Dass die Kerwefeierlichkeiten nicht bei allen Bewohnern der Altstadt und des Gerberbachviertels auf Gegenliebe stoßen, zeigte die Diskussion um den Rückgang der dortigen Straußwirtschaften. Viele seien inzwischen Geschichte, bedauerte nicht nur Gérard. Dies aber nicht nur, weil die (Hygiene-)Anforderungen des Wirtschaftskontrolldienstes immer höher würden. Viele ehemalige Betreiber seien auch deshalb ausgestiegen, weil das Ganze immer mehr zu „Ballermann-Partys“ mit viel Gegröle, lautstark wummernden Bässen und mutwillig verunreinigten Höfen ausartete, so die allgemeine Feststellung. Hinzu kamen außerdem immer mehr Beschwerden neu zugezogener Altstadtbewohner, denen vor ihrem Eigentumserwerb oder der Mietvereinbarung nicht klar war, dass hier jeweils an vier Tagen im Jahr „mehr als nur die Post abgeht“.
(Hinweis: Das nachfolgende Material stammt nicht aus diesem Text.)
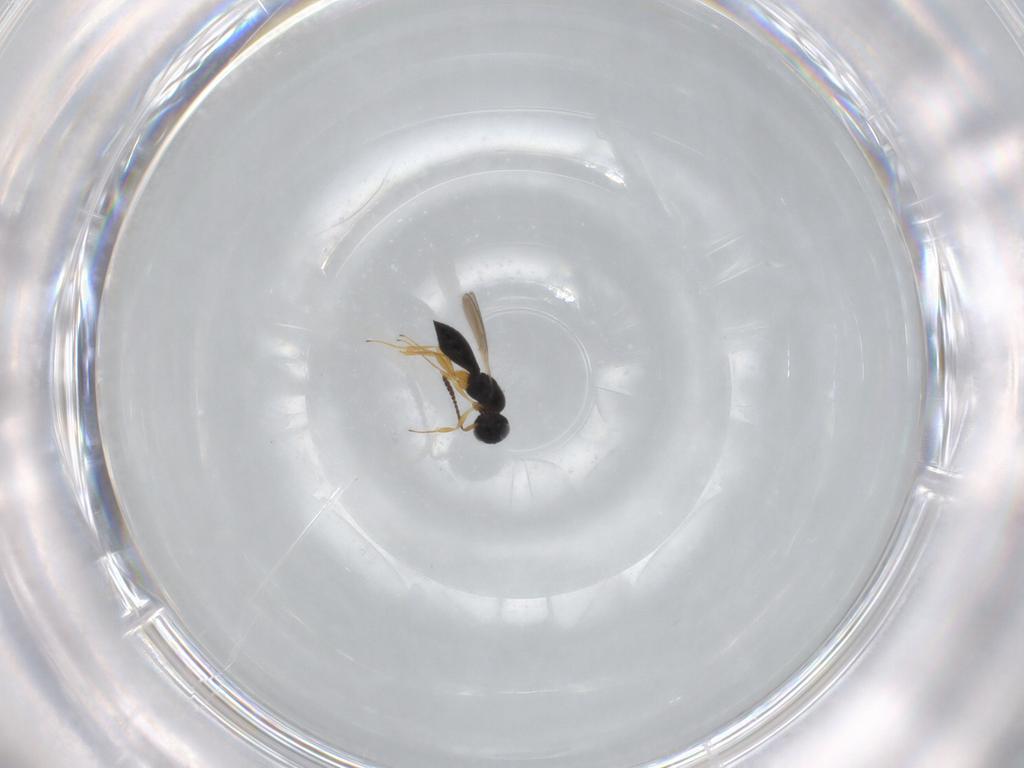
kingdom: Animalia
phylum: Arthropoda
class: Insecta
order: Hymenoptera
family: Scelionidae
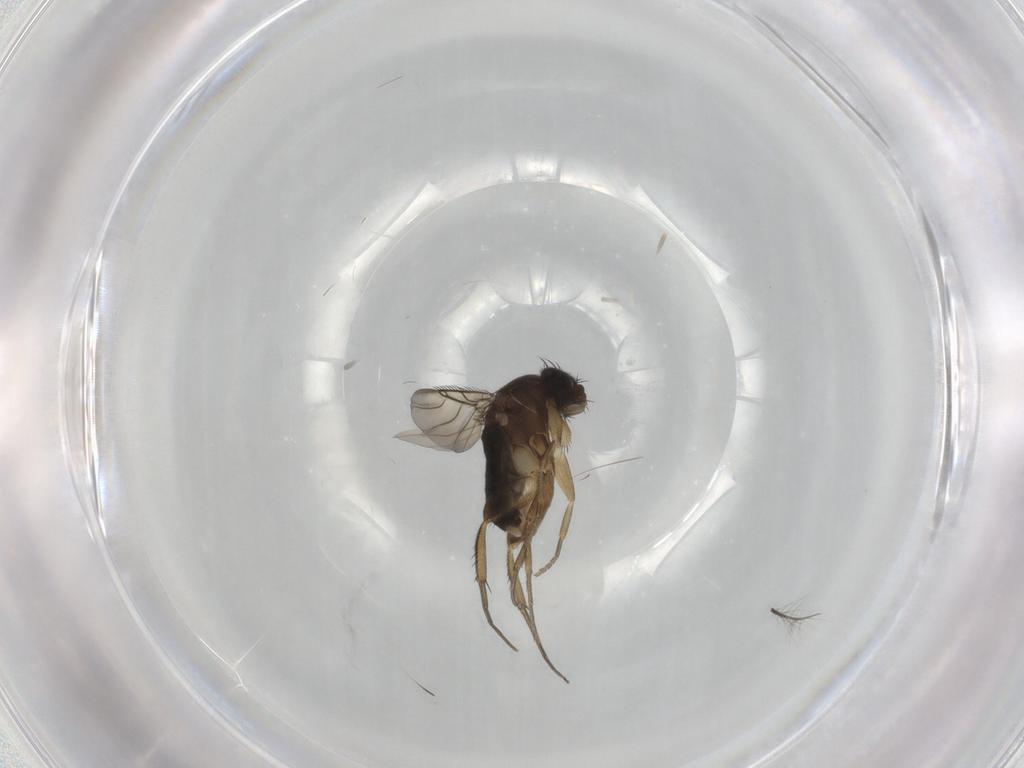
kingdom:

Inzwischen kursierten sogar Unterschriftenlisten mit massiven Beschwerden über die „Lärmbelästigung bis weit nach Mitternacht, ehe nicht weniger ruhestörend bereits morgens um 5 Uhr die Stadtreinigung kommt und die Scherben und Überbleibsel der Nacht lautstark beseitigt“. Dass die in der Kerwesatzung offiziell erlaubten 70 bis 80 Dezibel nicht eingehalten würden, sei ihm bekannt, so Gérard in seinem Bemühen, die Wogen zu glätten. Auf der anderen Seite dürfe man die Feierlaune der Menschen nicht durch zu rigorose Beschränkungen ersticken. Würde man die Musik verbieten, wäre die Kerwe tot. Dennoch, so Gérards Ankündigung, werde es Gespräche geben, um vor allem eine Reduzierung des Musiklärms vonseiten der Betreiber der Straußwirtschaften zu erreichen. emi

Ehrungen und Wahlen:

Eine Silberne Ehrennadel für 25-jährige Mitgliedschaft erhielten Gerhard Mackert, Helge Eidt, Helmer Rick sowie Ulrike und Roland Neuschl.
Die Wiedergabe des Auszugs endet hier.